Le Gabon traverse une période où les tensions politiques s’expriment parfois par des attaques personnelles plutôt que par des arguments. Geoffroy Foumboula Libeka Makosso, figure majeure de la société civile gabonaise, a tiré la sonnette d’alarme lors d’une conférence de presse organisée à Libreville. Il dénonce sans détour les récentes outrances verbales visant le président de la République, Brice Clotaire Oligui Nguema, ainsi que les membres de sa famille. Pour lui, ces débordements ne relèvent plus du débat démocratique, mais bien de délits punis par la loi.
Parmi les exemples cités, les propos attribués à un activiste connu sous le pseudonyme « Lanlaire » ont particulièrement retenu son attention. Ces déclarations, selon Foumboula Libeka Makosso, franchissent une ligne rouge en s’attaquant directement au chef de l’État et à ses proches.

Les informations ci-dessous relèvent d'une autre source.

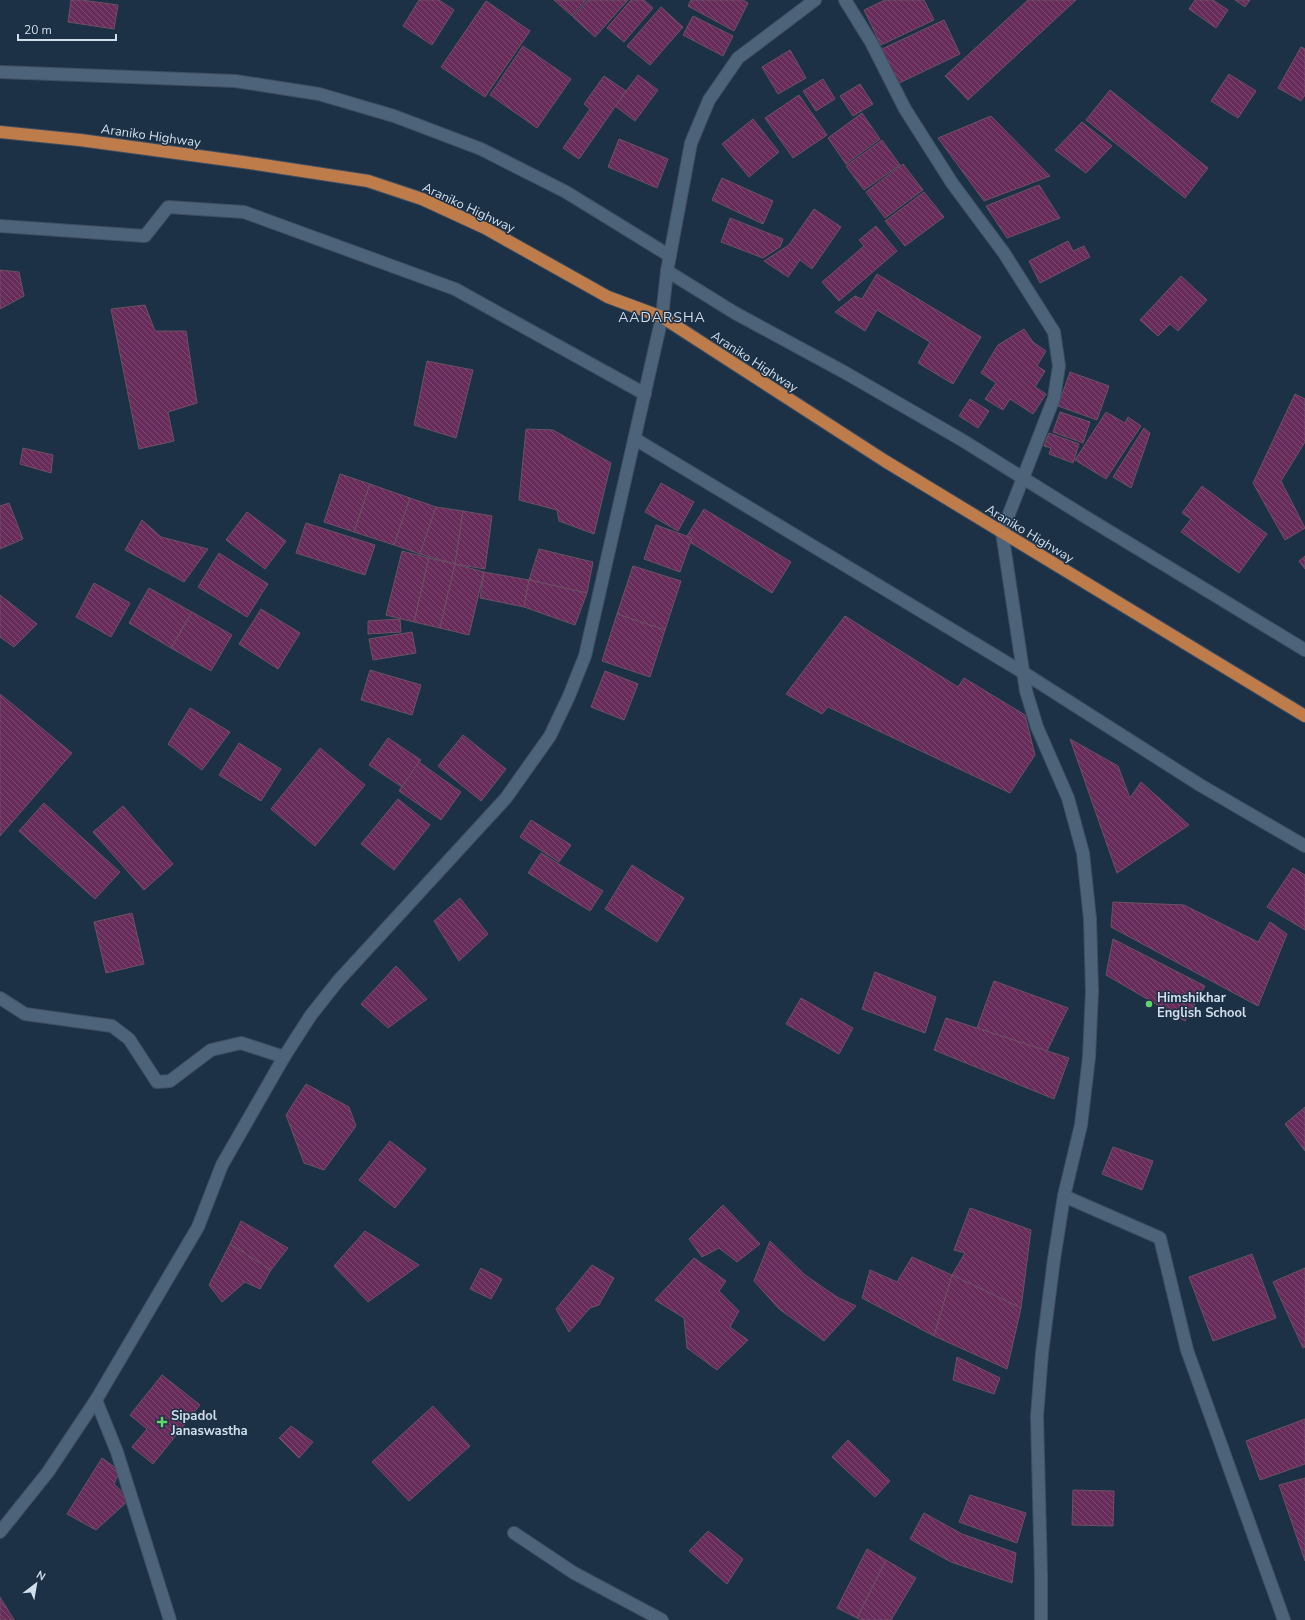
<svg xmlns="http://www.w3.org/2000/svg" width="1305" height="1620" viewBox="0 0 1305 1620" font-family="'Nunito Sans',sans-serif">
	<defs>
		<pattern id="building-back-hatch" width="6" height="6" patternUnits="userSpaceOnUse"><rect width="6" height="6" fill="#672c5a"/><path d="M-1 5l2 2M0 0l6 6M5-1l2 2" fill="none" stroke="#7c4a72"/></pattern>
	</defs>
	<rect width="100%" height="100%" fill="#1d3146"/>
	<g fill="url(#building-back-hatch)" stroke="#6b5164">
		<path d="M71,0h11l36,5 -4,24 -46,-7z"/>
		<path d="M419,0h20l15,10 -22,35 -29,-19z"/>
		<path d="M554,0h32l-14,16z"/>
		<path d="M588,0h40l-33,37 -22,-20z"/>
		<path d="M631,0h13l9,8 -29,34 -17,-14z"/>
		<path d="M691,0h52l5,3 -14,28 -46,-25z"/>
		<path d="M885,0h39l10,20 -53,25 -17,-35z"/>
		<path d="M1028,0h48l-108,100 -23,-24z"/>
		<path d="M1195,0h18l15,10 -12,18 -27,-19z"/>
		<path d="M1235,0h15l-5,7z"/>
		<path d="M486,1l44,30 -45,66 -44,-30z"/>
		<path d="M661,7l22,20 -33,38 -23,-19z"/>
		<path d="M693,16l40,20 -10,20 -40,-21z"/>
		<path d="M944,20l16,34 -63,30 -15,-35z"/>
		<path d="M523,46l48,33 -34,49 -47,-33z"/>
		<path d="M1301,47l4,2v46l-4,6 -23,-13z"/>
		<path d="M790,50l16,28 -28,16 -16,-27z"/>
		<path d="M1229,74l27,17 -18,27 -27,-17z"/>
		<path d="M638,75l20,15 -23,31 -20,-15z"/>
		<path d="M604,76l22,15 -47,68 -16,-11 27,-39 -6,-5z"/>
		<path d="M823,79l12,20 -19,12 -13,-20z"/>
		<path d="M860,84l13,20 -20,12 -13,-20z"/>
		<path d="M1110,90l98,78 -23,30 -99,-78z"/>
		<path d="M799,95l28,40 -34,23 -28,-40z"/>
		<path d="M862,113l18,26 -34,25 -18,-26z"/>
		<path d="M991,116l59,60 -66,25 -46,-63z"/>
		<path d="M753,119l26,33 -30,25 -27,-33z"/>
		<path d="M1082,122l30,24 -26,27 -31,-23z"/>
		<path d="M619,139l49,20 -11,29 -49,-21z"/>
		<path d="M882,140l18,25 -36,25 -18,-24z"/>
		<path d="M903,164l20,26 -38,28 -19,-26z"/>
		<path d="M722,178l51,23 -10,23 -51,-24z"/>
		<path d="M1039,185l21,33 -53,20 -21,-32z"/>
		<path d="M924,192l20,25 -39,29 -20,-25z"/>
		<path d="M814,209l27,18 -29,42 -12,-9 -12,17 -24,-16 25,-16z"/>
		<path d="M730,218l53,21 -3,8 -17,11 -42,-16z"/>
		<path d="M876,226l21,25 -58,50 -17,-19 42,-36 -5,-6z"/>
		<path d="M1068,241l5,10 11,-5 6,11 -50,26 -11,-22z"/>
		<path d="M0,270l19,2 5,24 -24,13z"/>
		<path d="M877,274l104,63 -28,47 -35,-21 12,-21 -53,-32 -12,21 -30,-19 20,-16 7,3z"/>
		<path d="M1181,276l26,24 -29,31 -8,-7 -12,12 -18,-16z"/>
		<path d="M145,305l10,26h31l11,72 -29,9 6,29 -35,8 -28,-140z"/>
		<path d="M1024,329l9,13 13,9 -9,15 8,5 -10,16 11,7 -13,20 -23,-15 -7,11 -18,-11 11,-16 -15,-10 17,-28z"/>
		<path d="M427,361l46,9 -17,68 -42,-13z"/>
		<path d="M1070,372l39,14 -12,34 -39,-14z"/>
		<path d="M1295,394l10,5v43l-24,39 24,47 -20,12 -32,-57z"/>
		<path d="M970,399l19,12 -11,17 -19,-12z"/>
		<path d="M1060,412l30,10 -7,21 -30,-11z"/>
		<path d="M1106,412l19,11 3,-6 13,9 -35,53 -31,-19z"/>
		<path d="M1144,428l6,5 -19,55 -18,-11z"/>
		<path d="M526,429l27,1 58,33 -17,71 -35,-13 -2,-11 -38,-10z"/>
		<path d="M1049,433l30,11 -6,19 -24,-9 2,-6 -7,-2z"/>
		<path d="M23,448l30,7 -2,18 -31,-9z"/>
		<path d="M340,474l30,10 -16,48 -30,-10z"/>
		<path d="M661,483l33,19 -16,29 -33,-19z"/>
		<path d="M370,484l40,14 -16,47 -40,-13z"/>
		<path d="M1202,486l65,48 -28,39 -58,-41 10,-13 -9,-6z"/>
		<path d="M410,498l26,9 -16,47 -26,-9z"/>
		<path d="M9,503l14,36 -23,10v-43z"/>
		<path d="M436,507l27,4 -8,53 -35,-10z"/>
		<path d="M704,509l87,53 -19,31 -87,-54z"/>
		<path d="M463,511l29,5 -7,53 -30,-5z"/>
		<path d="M247,512l39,29 -21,28 -39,-29z"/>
		<path d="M142,520l19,17 47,12 -24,33 -59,-32z"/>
		<path d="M306,523l69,22 -10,30 -69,-22z"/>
		<path d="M656,525l36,13 -12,34 -36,-13z"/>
		<path d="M539,549l54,13 -6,31 -58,-13z"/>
		<path d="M402,551l27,7 -15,64 -28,-7z"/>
		<path d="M219,553l49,31 -21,33 -49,-30z"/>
		<path d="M1305,556v13l-6,-8z"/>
		<path d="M429,558l26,6 -15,64 -26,-6z"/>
		<path d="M455,564l29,8 -15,63 -29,-7z"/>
		<path d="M633,566l48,15 -16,49 -48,-16z"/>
		<path d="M484,572l45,8 -5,27 -44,-9z"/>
		<path d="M529,580l58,13 -12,32 -51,-18z"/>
		<path d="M94,583l36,20 -19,34 -35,-20z"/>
		<path d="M149,588l43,24 -21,36 -42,-25z"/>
		<path d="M0,595l37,29 -23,23 -14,-10z"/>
		<path d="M261,609l39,24 -22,36 -39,-25z"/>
		<path d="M192,612l40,23 -21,36 -40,-23z"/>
		<path d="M617,614l48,16 -15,47 -48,-16z"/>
		<path d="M845,616l113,71 6,-9 61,37 10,40 -25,38 -182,-86 -6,7 -36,-20z"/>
		<path d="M400,619l1,13 -33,2v-13z"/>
		<path d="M412,632l4,21 -43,7 -4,-21z"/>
		<path d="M370,670l51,15 -9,30 -51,-15z"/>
		<path d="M605,671l33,13 -14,36 -33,-13z"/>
		<path d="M0,694l72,59 -72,83z"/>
		<path d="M190,708l40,24 -28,38 -34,-26z"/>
		<path d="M463,735l43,34 -25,32 -43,-35z"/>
		<path d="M388,738l33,22 -19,27 -33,-22z"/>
		<path d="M1070,739l48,27 12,32 11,-16 48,43 -72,48z"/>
		<path d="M239,743l42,26 -20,32 -42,-26z"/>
		<path d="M320,748l45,37 -50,61 -44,-37z"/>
		<path d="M419,762l42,30 -20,28 -42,-29z"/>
		<path d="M398,799l32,26 -36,45 -33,-26z"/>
		<path d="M44,803l76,69 -25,27 -76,-68z"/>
		<path d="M123,806l50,58 -29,26 -51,-58z"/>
		<path d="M531,820l40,25 -12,17 -39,-25z"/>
		<path d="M541,853l62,38 -13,20 -62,-38z"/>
		<path d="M632,865l52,33 -27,44 -52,-33z"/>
		<path d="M1293,868l12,7v55l-38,-23z"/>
		<path d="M460,898l28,36 -29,27 -25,-40z"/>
		<path d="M1113,902l71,3 74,37 12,-20 17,12 -29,72 -147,-79z"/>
		<path d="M132,913l12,51 -38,9 -12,-51z"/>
		<path d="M1113,939l92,47 -20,35 -79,-46z"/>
		<path d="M396,966l31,33 -39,29 -27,-24z"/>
		<path d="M875,972l61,25 -11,36 -63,-24z"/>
		<path d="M994,981l74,27 -21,43 -70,-23z"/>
		<path d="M801,998l52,30 -14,26 -53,-30z"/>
		<path d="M946,1018l123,40 -15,41 -120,-49z"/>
		<path d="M306,1084l43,23 7,19 -32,44 -20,-7 -18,-48z"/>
		<path d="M1305,1107v44l-20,-27z"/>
		<path d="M390,1141l36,28 -31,39 -36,-28z"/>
		<path d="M1113,1147l40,14 -11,29 -40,-16z"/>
		<path d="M723,1205l37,39 -23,18 -18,-14 -17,9 -13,-18z"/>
		<path d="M970,1208l61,22 -10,78 -69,-33 13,-22 -11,-3z"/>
		<path d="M241,1221l47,27 -17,22 -41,-26z"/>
		<path d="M365,1231l54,34 -51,37 -34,-36z"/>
		<path d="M770,1241l35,34 32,22 19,9 -32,35 -45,-32 -25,-28z"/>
		<path d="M230,1244l41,26 -11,19 -15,-7 -23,20 -13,-17z"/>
		<path d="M1252,1254l24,64 -63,23 -24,-64z"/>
		<path d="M912,1257l40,18 -18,61 -72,-38 8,-28 27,12z"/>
		<path d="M694,1258l32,23 -7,10 20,20 -9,16 18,13 -31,30 -30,-22 -3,-30 -29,-18z"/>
		<path d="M592,1265l22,13 -15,27 -9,3 -21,24 -13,-23z"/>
		<path d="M481,1268l21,11 -11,20 -21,-10z"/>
		<path d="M1305,1268v79l-2,1 -30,-66z"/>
		<path d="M952,1275l69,33 -14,61 -73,-33z"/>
		<path d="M957,1357l43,21 -6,16 -41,-14z"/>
		<path d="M162,1375l38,30 -47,59 -21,-17 15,-18 -17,-14z"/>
		<path d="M433,1406l37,40 -61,55 -37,-39z"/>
		<path d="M1305,1419v45l-45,16 -14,-39z"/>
		<path d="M291,1426l22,16 -14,16 -20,-20z"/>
		<path d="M848,1440l42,41 -15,16 -43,-40z"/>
		<path d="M102,1458l18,13 -6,13 16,15 -34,31 -29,-16z"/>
		<path d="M1305,1478v83l-26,-76z"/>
		<path d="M1073,1490l41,1 -1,35 -41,-1z"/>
		<path d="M970,1495l56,18 -9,30 -58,-21z"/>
		<path d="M924,1513l38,21 54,19 -4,30 -61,-21 -41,-23z"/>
		<path d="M708,1531l35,28 -16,25 -38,-33z"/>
		<path d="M867,1549l19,11 -29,58 -20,-10z"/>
		<path d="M886,1560l30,18 -25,42h-30l-4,-2z"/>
		<path d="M0,1597l14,23h-14z"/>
	</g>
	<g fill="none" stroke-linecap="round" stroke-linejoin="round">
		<defs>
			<g id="minor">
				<path d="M845,0l26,42 34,67 47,74 52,70 50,79 5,34 -5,32 -52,134 24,159 11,36 31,71 15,55 7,66 2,72 -3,66 -8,68 -17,71 -10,63 -12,94 -5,63 4,159v45"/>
				<path d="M0,72l235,9 84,13 75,22 87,33 85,43 104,64"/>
				<path d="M0,226l145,10 23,-29 76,5 211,77 190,105"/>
				<path d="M667,271l68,42 109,59 118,68 122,76 221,134"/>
				<path d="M635,439l389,234 176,112 105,61"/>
				<path d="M0,998l25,16 87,12 17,13 28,43 13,-1 41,-31 30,-7 43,14"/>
				<path d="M1064,1196l96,42 27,112 97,270"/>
				<path d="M96,1400l21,52 53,168"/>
				<path d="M0,1532l48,-60 48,-72 102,-173 24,-62 62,-108 27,-42 27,-34 168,-183 44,-62 19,-40 16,-40 77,-339 5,-46 24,-128 18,-43 29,-42 77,-58"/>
				<path d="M514,1533l60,40 88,47"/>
			</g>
			<path id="highway" d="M0,132l80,8 163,22 125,19 54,18 63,29 123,69 54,20 223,144 420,255"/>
		</defs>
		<use href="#minor" stroke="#3f4f61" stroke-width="14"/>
		<use href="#highway" stroke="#3f4f61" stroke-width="14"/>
		<use href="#minor" stroke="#4d637a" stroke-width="12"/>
		<use href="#highway" stroke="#bf7c4b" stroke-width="12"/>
	</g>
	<g fill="#5fd56b" stroke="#1d3146" stroke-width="1.5">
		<circle cx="1149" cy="1004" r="4"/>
		<path d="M160 1416h4v4h4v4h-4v4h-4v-4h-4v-4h4z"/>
	</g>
	<g text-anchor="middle" stroke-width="3" stroke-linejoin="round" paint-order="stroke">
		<g font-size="13" fill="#d1deeb" stroke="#1d3146">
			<text transform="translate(151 135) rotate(8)" y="5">Araniko Highway</text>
			<text transform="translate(469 207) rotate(25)" y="5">Araniko Highway</text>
			<text transform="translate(755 361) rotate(33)" y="5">Araniko Highway</text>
			<text transform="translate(1030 533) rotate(31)" y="5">Araniko Highway</text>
		</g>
		<g font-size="13" font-weight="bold" fill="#d1deeb" stroke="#1d3146" text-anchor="start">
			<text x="1157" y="1002">Himshikhar<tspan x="1157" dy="15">English School</tspan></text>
			<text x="171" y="1420">Sipadol<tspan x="171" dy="15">Janaswastha</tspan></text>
		</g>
		<g font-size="14" letter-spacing="1" fill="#d1deeb" stroke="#1d3146">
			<text x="662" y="322">AADARSHA</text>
		</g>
	</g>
	<g transform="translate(36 1584) rotate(31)" stroke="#1d3146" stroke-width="3" paint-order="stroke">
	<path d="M0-3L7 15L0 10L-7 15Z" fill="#d1deeb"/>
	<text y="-6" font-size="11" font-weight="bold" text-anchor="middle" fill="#d1deeb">N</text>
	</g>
	<path d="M18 34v6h98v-6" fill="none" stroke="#d1deeb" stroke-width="2"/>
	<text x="24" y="34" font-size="12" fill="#d1deeb" stroke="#1d3146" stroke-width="3" paint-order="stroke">20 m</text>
</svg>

Il rappelle que la contestation politique doit rester dans le cadre des idées, sans basculer dans l’injure ou la diffamation.
La limite entre liberté d’expression et dérive verbale
Geoffroy Foumboula Libeka Makosso s’appuie sur son propre engagement pour illustrer cette distinction. Son parcours, marqué par des plaidoyers et des recours judiciaires, repose sur l’idée que « ne pas être d’accord ne signifie pas insulter son adversaire ». Pour lui, la liberté d’expression est un pilier essentiel, mais elle ne doit pas servir de paravent à des attaques personnelles ou à des propos outrageants.
Il insiste sur la nécessité de rétablir l’ordre constitutionnel, non seulement en condamnant publiquement ces dérives, mais surtout en engageant des poursuites lorsque cela est justifié. Selon lui, l’impunité ne fait qu’encourager ces comportements et risque de banaliser l’outrage comme moyen d’expression politique.
Des questions sur les liens entre le pouvoir et certains activistes
La critique de Geoffroy Foumboula Libeka Makosso ne s’arrête pas aux auteurs des propos. Il interroge également les autorités sur leurs relations avec certains activistes de la diaspora, dont la notoriété repose sur des attaques répétées contre les institutions. Il évoque des invitations au Gabon, des participations à des médias publics, voire des financements présumés pour des campagnes de dénigrement.
Parmi les allégations avancées, celle d’un activiste ayant affirmé avoir reçu une somme importante en échange de ses attaques verbales contre le président. Foumboula Libeka Makosso présente ces propos comme des allégations non vérifiées, mais il souligne la nécessité d’éclaircir ces zones d’ombre pour éviter toute suspicion sur l’intégrité des institutions.
Appel à la fin des ambiguïtés et à l’application de la loi
Le leader de la société civile exige une clarification de la part du pouvoir exécutif. Il demande au président et à ses collaborateurs de mettre fin à toute proximité avec des activistes dont les seuls « états de service » reposent sur l’insulte et l’outrage. Pour lui, cette proximité envoie un mauvais signal et contribue à une image dégradée de la République.
Il met en garde contre les risques d’un sentiment d’impunité chez ces activistes, ainsi que contre la perception selon laquelle l’outrance serait un moyen efficace pour obtenir de la visibilité ou accéder à des cercles influents. Selon lui, seule une réponse judiciaire ferme peut rétablir la crédibilité des institutions et rappeler que les abus de langage ont un coût.
Pour des poursuites judiciaires et une responsabilité collective
Geoffroy Foumboula Libeka Makosso appelle les autorités administratives et judiciaires à engager des poursuites contre les auteurs de ces dérives verbales. Il souligne que le silence ou l’inaction face à ces comportements pourrait être interprété comme une forme de complicité ou de protection.
Il s’adresse également aux citoyens, les invitant à ne plus relayer ni partager ces contenus injurieux. Il encourage l’utilisation des outils de signalement disponibles sur les plateformes pour contribuer à un débat public plus respectueux et constructif. Une démarche qui, selon lui, dépasse la simple polémique pour interroger la qualité même du débat démocratique au Gabon.